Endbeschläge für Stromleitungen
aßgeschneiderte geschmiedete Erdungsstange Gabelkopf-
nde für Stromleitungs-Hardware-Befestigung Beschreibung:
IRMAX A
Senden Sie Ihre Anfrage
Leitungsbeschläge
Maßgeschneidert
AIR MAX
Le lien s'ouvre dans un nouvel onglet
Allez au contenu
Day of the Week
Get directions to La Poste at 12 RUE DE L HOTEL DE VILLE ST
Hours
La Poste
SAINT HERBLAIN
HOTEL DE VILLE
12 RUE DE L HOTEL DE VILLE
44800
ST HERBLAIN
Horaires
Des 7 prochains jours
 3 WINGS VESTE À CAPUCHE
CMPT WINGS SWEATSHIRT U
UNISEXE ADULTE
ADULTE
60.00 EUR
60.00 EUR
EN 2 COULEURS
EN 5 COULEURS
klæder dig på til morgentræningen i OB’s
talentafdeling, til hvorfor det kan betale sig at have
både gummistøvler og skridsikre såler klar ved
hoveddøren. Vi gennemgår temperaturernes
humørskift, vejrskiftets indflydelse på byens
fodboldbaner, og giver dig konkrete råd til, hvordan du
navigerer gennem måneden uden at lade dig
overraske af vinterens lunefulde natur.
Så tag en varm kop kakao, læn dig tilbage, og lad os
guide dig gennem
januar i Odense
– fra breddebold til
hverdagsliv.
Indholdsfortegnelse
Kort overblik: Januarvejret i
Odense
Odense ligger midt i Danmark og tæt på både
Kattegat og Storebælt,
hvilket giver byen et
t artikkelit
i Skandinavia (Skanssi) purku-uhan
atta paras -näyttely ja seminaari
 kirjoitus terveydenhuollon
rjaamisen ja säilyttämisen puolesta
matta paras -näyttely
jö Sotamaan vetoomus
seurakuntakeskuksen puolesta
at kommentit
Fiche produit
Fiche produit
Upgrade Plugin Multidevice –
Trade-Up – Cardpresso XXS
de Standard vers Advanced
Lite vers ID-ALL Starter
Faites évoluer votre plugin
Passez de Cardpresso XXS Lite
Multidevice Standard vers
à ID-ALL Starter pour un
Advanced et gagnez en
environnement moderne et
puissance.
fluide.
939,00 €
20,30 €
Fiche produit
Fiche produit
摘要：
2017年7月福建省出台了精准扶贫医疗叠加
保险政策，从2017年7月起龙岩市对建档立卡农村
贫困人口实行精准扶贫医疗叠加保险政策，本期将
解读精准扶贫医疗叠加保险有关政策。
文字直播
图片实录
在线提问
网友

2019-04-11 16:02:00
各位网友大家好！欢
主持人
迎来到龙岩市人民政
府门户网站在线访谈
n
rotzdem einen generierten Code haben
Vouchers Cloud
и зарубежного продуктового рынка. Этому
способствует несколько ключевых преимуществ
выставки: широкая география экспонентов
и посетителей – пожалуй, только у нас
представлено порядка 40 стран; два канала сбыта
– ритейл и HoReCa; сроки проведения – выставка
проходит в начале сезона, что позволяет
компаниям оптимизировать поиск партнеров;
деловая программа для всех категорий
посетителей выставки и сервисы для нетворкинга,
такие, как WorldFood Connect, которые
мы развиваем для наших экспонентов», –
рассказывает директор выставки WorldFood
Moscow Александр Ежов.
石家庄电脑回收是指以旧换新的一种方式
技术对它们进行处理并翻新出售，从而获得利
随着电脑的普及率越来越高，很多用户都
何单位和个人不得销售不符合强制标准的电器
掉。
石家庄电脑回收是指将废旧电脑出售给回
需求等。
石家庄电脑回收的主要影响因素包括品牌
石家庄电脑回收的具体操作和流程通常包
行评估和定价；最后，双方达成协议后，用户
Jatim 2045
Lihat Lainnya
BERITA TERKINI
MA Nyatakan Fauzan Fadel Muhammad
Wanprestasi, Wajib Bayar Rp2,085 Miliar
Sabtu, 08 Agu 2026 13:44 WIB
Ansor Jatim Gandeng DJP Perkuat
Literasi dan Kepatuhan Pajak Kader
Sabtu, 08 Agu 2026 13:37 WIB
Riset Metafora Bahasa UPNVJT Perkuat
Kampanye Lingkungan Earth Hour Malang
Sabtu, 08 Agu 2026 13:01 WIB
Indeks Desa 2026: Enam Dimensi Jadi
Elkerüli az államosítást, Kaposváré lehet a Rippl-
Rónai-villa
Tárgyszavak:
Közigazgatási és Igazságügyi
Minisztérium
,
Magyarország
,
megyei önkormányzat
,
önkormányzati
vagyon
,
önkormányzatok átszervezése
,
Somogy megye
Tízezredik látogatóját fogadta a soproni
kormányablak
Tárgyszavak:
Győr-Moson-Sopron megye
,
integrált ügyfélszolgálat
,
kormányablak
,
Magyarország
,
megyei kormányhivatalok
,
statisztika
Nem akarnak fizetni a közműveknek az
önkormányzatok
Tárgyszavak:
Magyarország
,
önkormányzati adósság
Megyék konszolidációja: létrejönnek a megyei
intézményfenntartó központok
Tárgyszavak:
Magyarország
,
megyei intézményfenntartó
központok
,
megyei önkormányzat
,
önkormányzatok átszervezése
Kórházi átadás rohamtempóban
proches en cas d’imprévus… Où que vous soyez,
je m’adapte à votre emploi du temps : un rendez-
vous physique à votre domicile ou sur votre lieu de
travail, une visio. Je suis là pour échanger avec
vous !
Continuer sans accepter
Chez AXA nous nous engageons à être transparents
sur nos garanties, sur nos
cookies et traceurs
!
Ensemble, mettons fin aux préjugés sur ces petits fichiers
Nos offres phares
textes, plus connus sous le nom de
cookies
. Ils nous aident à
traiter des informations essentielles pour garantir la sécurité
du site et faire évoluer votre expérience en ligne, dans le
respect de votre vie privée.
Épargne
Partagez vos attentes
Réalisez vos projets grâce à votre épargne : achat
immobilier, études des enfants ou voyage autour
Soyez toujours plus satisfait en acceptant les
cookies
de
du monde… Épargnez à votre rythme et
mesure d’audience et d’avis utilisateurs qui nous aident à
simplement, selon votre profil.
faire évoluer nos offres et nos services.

#####

_Exercise description_.
The records shown above are to be copied exactly, every one of them.

_Output of the task_.
Endbeschläge für Stromleitungen
aßgeschneiderte geschmiedete Erdungsstange Gabelkopf-
nde für Stromleitungs-Hardware-Befestigung Beschreibung:
IRMAX A
Senden Sie Ihre Anfrage
Leitungsbeschläge
Maßgeschneidert
AIR MAX
Le lien s'ouvre dans un nouvel onglet
Allez au contenu
Day of the Week
Get directions to La Poste at 12 RUE DE L HOTEL DE VILLE ST
Hours
La Poste
SAINT HERBLAIN
HOTEL DE VILLE
12 RUE DE L HOTEL DE VILLE
44800
ST HERBLAIN
Horaires
Des 7 prochains jours
 3 WINGS VESTE À CAPUCHE
CMPT WINGS SWEATSHIRT U
UNISEXE ADULTE
ADULTE
60.00 EUR
60.00 EUR
EN 2 COULEURS
EN 5 COULEURS
klæder dig på til morgentræningen i OB’s
talentafdeling, til hvorfor det kan betale sig at have
både gummistøvler og skridsikre såler klar ved
hoveddøren. Vi gennemgår temperaturernes
humørskift, vejrskiftets indflydelse på byens
fodboldbaner, og giver dig konkrete råd til, hvordan du
navigerer gennem måneden uden at lade dig
overraske af vinterens lunefulde natur.
Så tag en varm kop kakao, læn dig tilbage, og lad os
guide dig gennem
januar i Odense
– fra breddebold til
hverdagsliv.
Indholdsfortegnelse
Kort overblik: Januarvejret i
Odense
Odense ligger midt i Danmark og tæt på både
Kattegat og Storebælt,
hvilket giver byen et
t artikkelit
i Skandinavia (Skanssi) purku-uhan
atta paras -näyttely ja seminaari
 kirjoitus terveydenhuollon
rjaamisen ja säilyttämisen puolesta
matta paras -näyttely
jö Sotamaan vetoomus
seurakuntakeskuksen puolesta
at kommentit
Fiche produit
Fiche produit
Upgrade Plugin Multidevice –
Trade-Up – Cardpresso XXS
de Standard vers Advanced
Lite vers ID-ALL Starter
Faites évoluer votre plugin
Passez de Cardpresso XXS Lite
Multidevice Standard vers
à ID-ALL Starter pour un
Advanced et gagnez en
environnement moderne et
puissance.
fluide.
939,00 €
20,30 €
Fiche produit
Fiche produit
摘要：
2017年7月福建省出台了精准扶贫医疗叠加
保险政策，从2017年7月起龙岩市对建档立卡农村
贫困人口实行精准扶贫医疗叠加保险政策，本期将
解读精准扶贫医疗叠加保险有关政策。
文字直播
图片实录
在线提问
网友

2019-04-11 16:02:00
各位网友大家好！欢
主持人
迎来到龙岩市人民政
府门户网站在线访谈
n
rotzdem einen generierten Code haben
Vouchers Cloud
и зарубежного продуктового рынка. Этому
способствует несколько ключевых преимуществ
выставки: широкая география экспонентов
и посетителей – пожалуй, только у нас
представлено порядка 40 стран; два канала сбыта
– ритейл и HoReCa; сроки проведения – выставка
проходит в начале сезона, что позволяет
компаниям оптимизировать поиск партнеров;
деловая программа для всех категорий
посетителей выставки и сервисы для нетворкинга,
такие, как WorldFood Connect, которые
мы развиваем для наших экспонентов», –
рассказывает директор выставки WorldFood
Moscow Александр Ежов.
石家庄电脑回收是指以旧换新的一种方式
技术对它们进行处理并翻新出售，从而获得利
随着电脑的普及率越来越高，很多用户都
何单位和个人不得销售不符合强制标准的电器
掉。
石家庄电脑回收是指将废旧电脑出售给回
需求等。
石家庄电脑回收的主要影响因素包括品牌
石家庄电脑回收的具体操作和流程通常包
行评估和定价；最后，双方达成协议后，用户
Jatim 2045
Lihat Lainnya
BERITA TERKINI
MA Nyatakan Fauzan Fadel Muhammad
Wanprestasi, Wajib Bayar Rp2,085 Miliar
Sabtu, 08 Agu 2026 13:44 WIB
Ansor Jatim Gandeng DJP Perkuat
Literasi dan Kepatuhan Pajak Kader
Sabtu, 08 Agu 2026 13:37 WIB
Riset Metafora Bahasa UPNVJT Perkuat
Kampanye Lingkungan Earth Hour Malang
Sabtu, 08 Agu 2026 13:01 WIB
Indeks Desa 2026: Enam Dimensi Jadi
Elkerüli az államosítást, Kaposváré lehet a Rippl-
Rónai-villa
Tárgyszavak:
Közigazgatási és Igazságügyi
Minisztérium
,
Magyarország
,
megyei önkormányzat
,
önkormányzati
vagyon
,
önkormányzatok átszervezése
,
Somogy megye
Tízezredik látogatóját fogadta a soproni
kormányablak
Tárgyszavak:
Győr-Moson-Sopron megye
,
integrált ügyfélszolgálat
,
kormányablak
,
Magyarország
,
megyei kormányhivatalok
,
statisztika
Nem akarnak fizetni a közműveknek az
önkormányzatok
Tárgyszavak:
Magyarország
,
önkormányzati adósság
Megyék konszolidációja: létrejönnek a megyei
intézményfenntartó központok
Tárgyszavak:
Magyarország
,
megyei intézményfenntartó
központok
,
megyei önkormányzat
,
önkormányzatok átszervezése
Kórházi átadás rohamtempóban
proches en cas d’imprévus… Où que vous soyez,
je m’adapte à votre emploi du temps : un rendez-
vous physique à votre domicile ou sur votre lieu de
travail, une visio. Je suis là pour échanger avec
vous !
Continuer sans accepter
Chez AXA nous nous engageons à être transparents
sur nos garanties, sur nos
cookies et traceurs
!
Ensemble, mettons fin aux préjugés sur ces petits fichiers
Nos offres phares
textes, plus connus sous le nom de
cookies
. Ils nous aident à
traiter des informations essentielles pour garantir la sécurité
du site et faire évoluer votre expérience en ligne, dans le
respect de votre vie privée.
Épargne
Partagez vos attentes
Réalisez vos projets grâce à votre épargne : achat
immobilier, études des enfants ou voyage autour
Soyez toujours plus satisfait en acceptant les
cookies
de
du monde… Épargnez à votre rythme et
mesure d’audience et d’avis utilisateurs qui nous aident à
simplement, selon votre profil.
faire évoluer nos offres et nos services.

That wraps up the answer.